Pemimpin Kim Jong-un rupanya ingin AS memberikan jaminan keamanan pada negaranya. “Tetapi jaminan keamanan tertulis sama sekali tidak dapat dipercaya,” kata peneliti Amerika tersebut kepada Business Insider. “Jika kita mendapatkan apa yang kita inginkan dari Korea Utara, maka pertanyaannya adalah: Mengapa kita harus mewujudkannya?”
Pakar: Korea Utara membutuhkan infrastruktur yang fungsional
Baru-baru ini, rezim di Pyongyang bereaksi secara sensitif terhadap perubahan retorika AS. Hal ini misalnya terlihat ketika dibandingkan dengan rezim sebelumnya di Libya dan penarikan Trump dari perjanjian Iran.
Menurut Lawrence, Amerika Serikat dan sekutunya harus fokus bersama dalam hal ini untuk membangun infrastruktur yang berfungsi di Korea Utara untuk meningkatkan hubungan dengan negara tersebut. Strategi utama Amerika Serikat dalam membujuk Korea Utara untuk melakukan denuklirisasi akan selaras dalam kasus ini.

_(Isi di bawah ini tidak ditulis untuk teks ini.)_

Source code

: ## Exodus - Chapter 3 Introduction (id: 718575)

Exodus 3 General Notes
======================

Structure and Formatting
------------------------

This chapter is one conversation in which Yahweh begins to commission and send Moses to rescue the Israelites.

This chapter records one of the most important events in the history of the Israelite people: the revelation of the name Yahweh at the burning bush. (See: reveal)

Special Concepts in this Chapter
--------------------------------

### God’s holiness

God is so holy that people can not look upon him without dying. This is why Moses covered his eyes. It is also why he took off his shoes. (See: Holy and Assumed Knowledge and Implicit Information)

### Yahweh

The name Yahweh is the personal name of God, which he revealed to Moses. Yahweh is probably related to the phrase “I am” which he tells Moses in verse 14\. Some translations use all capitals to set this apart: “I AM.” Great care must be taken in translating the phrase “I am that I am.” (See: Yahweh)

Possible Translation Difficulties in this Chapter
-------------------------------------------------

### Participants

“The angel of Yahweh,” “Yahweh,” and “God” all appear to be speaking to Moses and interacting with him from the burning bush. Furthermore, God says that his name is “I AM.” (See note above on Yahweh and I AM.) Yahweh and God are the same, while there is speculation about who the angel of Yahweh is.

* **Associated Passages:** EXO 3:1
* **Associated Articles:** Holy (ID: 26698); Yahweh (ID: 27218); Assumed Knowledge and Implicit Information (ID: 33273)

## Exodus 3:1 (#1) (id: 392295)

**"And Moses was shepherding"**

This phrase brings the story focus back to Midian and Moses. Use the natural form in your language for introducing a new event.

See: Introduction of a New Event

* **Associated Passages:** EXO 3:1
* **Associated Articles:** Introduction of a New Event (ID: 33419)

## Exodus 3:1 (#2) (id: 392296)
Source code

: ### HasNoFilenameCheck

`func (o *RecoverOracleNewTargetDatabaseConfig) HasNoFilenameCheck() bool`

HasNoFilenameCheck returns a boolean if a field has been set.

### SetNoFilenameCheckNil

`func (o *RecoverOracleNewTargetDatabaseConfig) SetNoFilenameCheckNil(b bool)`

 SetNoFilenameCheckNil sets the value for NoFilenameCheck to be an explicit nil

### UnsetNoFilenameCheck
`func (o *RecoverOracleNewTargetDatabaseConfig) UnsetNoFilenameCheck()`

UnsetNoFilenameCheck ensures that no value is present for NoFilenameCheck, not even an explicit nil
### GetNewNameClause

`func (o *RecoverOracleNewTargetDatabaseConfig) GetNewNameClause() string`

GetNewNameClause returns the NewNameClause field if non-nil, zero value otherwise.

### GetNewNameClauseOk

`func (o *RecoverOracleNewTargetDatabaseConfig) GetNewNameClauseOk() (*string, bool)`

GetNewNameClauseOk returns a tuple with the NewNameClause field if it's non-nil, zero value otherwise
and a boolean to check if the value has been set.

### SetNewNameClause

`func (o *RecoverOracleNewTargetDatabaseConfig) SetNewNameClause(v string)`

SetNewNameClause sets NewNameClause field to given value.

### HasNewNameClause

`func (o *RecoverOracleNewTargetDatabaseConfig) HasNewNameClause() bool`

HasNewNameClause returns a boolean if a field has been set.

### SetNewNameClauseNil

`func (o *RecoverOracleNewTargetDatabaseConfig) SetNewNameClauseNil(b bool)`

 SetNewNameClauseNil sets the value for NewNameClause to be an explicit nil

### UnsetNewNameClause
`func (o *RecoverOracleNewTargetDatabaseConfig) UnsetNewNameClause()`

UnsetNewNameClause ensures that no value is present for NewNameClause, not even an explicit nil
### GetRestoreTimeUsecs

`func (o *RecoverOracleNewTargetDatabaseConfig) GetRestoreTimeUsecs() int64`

“Pelajaran utamanya adalah kita tidak boleh memikirkan tentang hadiah kepada rezim, tapi tentang apa yang dipertaruhkan bagi Amerika Serikat,” kata Lawrence. Lambatnya peningkatan investasi AS dan pembangunan infrastruktur akan memungkinkan Kim Jong-un untuk terus mengontrol narasi propaganda dan menjual pencapaian dalam negeri sebagai kesuksesannya sendiri.
Kim Jong-un tampaknya terbuka terhadap bantuan dari luar negeri
Taktik ini dapat mencegah Kim Jong-un membuka negaranya terlalu cepat terhadap pengaruh eksternal di tahun-tahun mendatang dan membuat negaranya tidak stabil melalui kontak masyarakat miskin dengan dunia luar.
Diktator Korea Utara juga tampaknya terbuka terhadap bantuan dari luar negeri. Menurut laporan media, dia terakhir bertemu dengan presiden Korea Selatan Moon Jae-in berkata: “Saya malu dengan infrastruktur transportasi kita yang buruk.”
Hubungan yang berkelanjutan dengan Korea Utara dan investasi nyata di negara tersebut dapat membantu menjaga arah negosiasi yang benar dengan rezim di Pyongyang. Jika Korea Utara berhenti ikut campur, AS dapat menarik rem darurat dan menghentikan investasi, kata Lawrence.
Artikel ini telah diterjemahkan dari bahasa Inggris.